━━ Data to examine ━━

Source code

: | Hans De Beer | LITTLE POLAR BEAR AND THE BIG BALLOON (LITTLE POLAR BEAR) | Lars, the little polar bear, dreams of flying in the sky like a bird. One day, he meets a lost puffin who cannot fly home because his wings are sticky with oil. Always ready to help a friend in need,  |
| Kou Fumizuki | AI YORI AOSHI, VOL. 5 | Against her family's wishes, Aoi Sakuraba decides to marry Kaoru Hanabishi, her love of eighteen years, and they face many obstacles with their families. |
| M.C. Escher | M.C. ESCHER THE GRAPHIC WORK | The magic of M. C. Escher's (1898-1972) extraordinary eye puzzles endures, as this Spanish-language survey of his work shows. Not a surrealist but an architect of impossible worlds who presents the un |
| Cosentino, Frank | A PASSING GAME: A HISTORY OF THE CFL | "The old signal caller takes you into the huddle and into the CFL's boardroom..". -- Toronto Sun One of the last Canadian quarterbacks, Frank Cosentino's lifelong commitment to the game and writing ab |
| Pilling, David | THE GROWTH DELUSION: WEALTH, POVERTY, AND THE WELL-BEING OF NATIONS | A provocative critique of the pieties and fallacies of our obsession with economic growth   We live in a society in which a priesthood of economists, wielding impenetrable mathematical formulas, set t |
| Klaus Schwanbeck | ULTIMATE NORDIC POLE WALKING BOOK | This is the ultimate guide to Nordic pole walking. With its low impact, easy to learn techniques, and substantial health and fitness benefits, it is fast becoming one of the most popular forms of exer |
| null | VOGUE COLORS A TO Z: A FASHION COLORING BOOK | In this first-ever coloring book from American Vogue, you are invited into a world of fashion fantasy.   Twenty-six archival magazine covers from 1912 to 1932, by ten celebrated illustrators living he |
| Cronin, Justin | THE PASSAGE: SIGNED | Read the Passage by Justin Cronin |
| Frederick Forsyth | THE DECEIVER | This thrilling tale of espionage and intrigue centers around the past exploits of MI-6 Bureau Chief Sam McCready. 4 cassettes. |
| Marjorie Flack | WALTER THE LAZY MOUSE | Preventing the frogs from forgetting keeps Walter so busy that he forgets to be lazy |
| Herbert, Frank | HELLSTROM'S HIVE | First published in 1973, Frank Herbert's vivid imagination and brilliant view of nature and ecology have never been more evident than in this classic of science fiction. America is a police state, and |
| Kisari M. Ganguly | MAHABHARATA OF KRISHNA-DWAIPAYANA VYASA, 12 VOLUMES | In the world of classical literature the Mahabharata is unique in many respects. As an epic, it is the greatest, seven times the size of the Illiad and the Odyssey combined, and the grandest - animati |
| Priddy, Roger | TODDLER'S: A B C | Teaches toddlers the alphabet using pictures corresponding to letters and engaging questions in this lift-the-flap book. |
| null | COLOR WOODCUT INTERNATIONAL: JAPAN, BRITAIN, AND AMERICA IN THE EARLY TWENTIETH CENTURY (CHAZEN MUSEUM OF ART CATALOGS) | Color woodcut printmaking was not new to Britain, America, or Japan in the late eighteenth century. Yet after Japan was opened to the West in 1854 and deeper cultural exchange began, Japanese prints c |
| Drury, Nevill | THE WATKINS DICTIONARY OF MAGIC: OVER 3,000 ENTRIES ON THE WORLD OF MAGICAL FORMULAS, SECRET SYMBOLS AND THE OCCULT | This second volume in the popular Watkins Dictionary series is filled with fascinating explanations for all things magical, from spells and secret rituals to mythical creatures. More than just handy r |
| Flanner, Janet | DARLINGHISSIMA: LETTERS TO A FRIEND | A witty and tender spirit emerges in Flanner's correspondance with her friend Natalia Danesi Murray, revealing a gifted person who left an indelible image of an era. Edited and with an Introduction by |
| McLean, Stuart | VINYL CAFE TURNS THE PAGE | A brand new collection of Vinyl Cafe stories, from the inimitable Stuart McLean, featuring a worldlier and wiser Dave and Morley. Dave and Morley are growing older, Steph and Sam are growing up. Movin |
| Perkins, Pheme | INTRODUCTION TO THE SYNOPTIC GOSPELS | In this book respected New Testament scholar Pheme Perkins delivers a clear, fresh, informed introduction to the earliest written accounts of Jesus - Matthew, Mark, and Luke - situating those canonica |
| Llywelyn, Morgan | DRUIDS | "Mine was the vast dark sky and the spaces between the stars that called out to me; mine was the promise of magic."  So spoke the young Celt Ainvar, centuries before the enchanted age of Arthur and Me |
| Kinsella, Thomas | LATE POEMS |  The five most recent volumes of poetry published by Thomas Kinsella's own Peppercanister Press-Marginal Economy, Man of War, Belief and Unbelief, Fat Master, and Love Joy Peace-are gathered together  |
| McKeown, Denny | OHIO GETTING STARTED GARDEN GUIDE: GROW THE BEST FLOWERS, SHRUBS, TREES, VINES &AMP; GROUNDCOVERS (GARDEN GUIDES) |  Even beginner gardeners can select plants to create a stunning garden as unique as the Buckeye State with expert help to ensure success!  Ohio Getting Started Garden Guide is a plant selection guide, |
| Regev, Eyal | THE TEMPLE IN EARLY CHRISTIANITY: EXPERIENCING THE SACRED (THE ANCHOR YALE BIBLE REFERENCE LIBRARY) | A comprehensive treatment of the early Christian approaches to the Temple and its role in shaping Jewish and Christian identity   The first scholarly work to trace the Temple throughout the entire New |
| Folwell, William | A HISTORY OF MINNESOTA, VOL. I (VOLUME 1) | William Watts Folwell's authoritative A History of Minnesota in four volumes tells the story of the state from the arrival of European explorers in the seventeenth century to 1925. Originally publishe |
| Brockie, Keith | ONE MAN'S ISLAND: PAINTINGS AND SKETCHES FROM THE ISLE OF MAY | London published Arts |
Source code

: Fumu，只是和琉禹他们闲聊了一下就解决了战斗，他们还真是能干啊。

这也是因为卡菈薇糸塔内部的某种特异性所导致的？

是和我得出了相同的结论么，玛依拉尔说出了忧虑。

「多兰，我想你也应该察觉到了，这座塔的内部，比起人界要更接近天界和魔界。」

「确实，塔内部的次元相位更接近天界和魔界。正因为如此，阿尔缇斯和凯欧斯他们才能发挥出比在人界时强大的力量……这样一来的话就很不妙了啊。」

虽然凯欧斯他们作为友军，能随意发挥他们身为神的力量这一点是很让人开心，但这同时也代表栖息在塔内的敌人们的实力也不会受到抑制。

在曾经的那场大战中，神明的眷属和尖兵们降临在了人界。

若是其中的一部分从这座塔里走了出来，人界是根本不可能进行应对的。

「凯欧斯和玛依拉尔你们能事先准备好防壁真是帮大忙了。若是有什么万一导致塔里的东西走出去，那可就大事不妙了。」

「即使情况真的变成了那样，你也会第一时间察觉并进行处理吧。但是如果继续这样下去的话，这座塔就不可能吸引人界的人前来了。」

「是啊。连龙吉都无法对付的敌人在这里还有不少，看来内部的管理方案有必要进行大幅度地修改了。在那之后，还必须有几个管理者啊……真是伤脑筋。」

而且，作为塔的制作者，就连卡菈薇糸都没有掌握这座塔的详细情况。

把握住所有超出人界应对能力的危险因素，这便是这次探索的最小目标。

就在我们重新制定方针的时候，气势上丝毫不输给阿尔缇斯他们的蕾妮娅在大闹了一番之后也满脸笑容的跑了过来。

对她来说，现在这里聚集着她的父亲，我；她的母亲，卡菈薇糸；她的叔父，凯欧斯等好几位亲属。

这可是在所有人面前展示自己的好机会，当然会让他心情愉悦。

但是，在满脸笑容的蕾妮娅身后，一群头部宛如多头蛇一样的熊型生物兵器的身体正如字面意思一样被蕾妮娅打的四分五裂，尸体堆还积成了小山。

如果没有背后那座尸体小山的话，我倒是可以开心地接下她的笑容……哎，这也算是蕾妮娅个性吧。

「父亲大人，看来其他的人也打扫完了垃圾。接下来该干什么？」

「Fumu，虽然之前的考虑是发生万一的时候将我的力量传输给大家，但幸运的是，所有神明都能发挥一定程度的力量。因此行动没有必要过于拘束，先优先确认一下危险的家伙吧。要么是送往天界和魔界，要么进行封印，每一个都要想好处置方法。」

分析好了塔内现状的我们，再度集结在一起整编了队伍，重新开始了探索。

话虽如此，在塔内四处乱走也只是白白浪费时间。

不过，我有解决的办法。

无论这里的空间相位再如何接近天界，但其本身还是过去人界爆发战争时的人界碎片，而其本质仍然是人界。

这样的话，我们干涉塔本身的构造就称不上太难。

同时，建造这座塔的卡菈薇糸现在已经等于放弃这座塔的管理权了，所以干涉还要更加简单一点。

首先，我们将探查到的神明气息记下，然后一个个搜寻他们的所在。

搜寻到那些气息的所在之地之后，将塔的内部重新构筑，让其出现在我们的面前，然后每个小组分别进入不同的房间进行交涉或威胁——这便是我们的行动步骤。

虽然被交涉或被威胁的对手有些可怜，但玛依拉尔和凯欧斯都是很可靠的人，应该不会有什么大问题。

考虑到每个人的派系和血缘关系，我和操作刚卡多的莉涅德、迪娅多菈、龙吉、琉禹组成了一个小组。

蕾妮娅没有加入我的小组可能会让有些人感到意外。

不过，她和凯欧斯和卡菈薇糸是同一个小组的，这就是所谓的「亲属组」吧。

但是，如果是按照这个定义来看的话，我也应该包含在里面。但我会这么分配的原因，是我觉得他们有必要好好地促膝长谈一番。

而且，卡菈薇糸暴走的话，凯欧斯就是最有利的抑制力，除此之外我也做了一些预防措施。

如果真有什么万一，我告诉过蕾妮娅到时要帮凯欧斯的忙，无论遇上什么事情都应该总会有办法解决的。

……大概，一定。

━━━

## The problem
Print the material above verbatim, first line through the line containing "4 cassettes. |", both included.

## Response to this task
Source code

: | Hans De Beer | LITTLE POLAR BEAR AND THE BIG BALLOON (LITTLE POLAR BEAR) | Lars, the little polar bear, dreams of flying in the sky like a bird. One day, he meets a lost puffin who cannot fly home because his wings are sticky with oil. Always ready to help a friend in need,  |
| Kou Fumizuki | AI YORI AOSHI, VOL. 5 | Against her family's wishes, Aoi Sakuraba decides to marry Kaoru Hanabishi, her love of eighteen years, and they face many obstacles with their families. |
| M.C. Escher | M.C. ESCHER THE GRAPHIC WORK | The magic of M. C. Escher's (1898-1972) extraordinary eye puzzles endures, as this Spanish-language survey of his work shows. Not a surrealist but an architect of impossible worlds who presents the un |
| Cosentino, Frank | A PASSING GAME: A HISTORY OF THE CFL | "The old signal caller takes you into the huddle and into the CFL's boardroom..". -- Toronto Sun One of the last Canadian quarterbacks, Frank Cosentino's lifelong commitment to the game and writing ab |
| Pilling, David | THE GROWTH DELUSION: WEALTH, POVERTY, AND THE WELL-BEING OF NATIONS | A provocative critique of the pieties and fallacies of our obsession with economic growth   We live in a society in which a priesthood of economists, wielding impenetrable mathematical formulas, set t |
| Klaus Schwanbeck | ULTIMATE NORDIC POLE WALKING BOOK | This is the ultimate guide to Nordic pole walking. With its low impact, easy to learn techniques, and substantial health and fitness benefits, it is fast becoming one of the most popular forms of exer |
| null | VOGUE COLORS A TO Z: A FASHION COLORING BOOK | In this first-ever coloring book from American Vogue, you are invited into a world of fashion fantasy.   Twenty-six archival magazine covers from 1912 to 1932, by ten celebrated illustrators living he |
| Cronin, Justin | THE PASSAGE: SIGNED | Read the Passage by Justin Cronin |
| Frederick Forsyth | THE DECEIVER | This thrilling tale of espionage and intrigue centers around the past exploits of MI-6 Bureau Chief Sam McCready. 4 cassettes. |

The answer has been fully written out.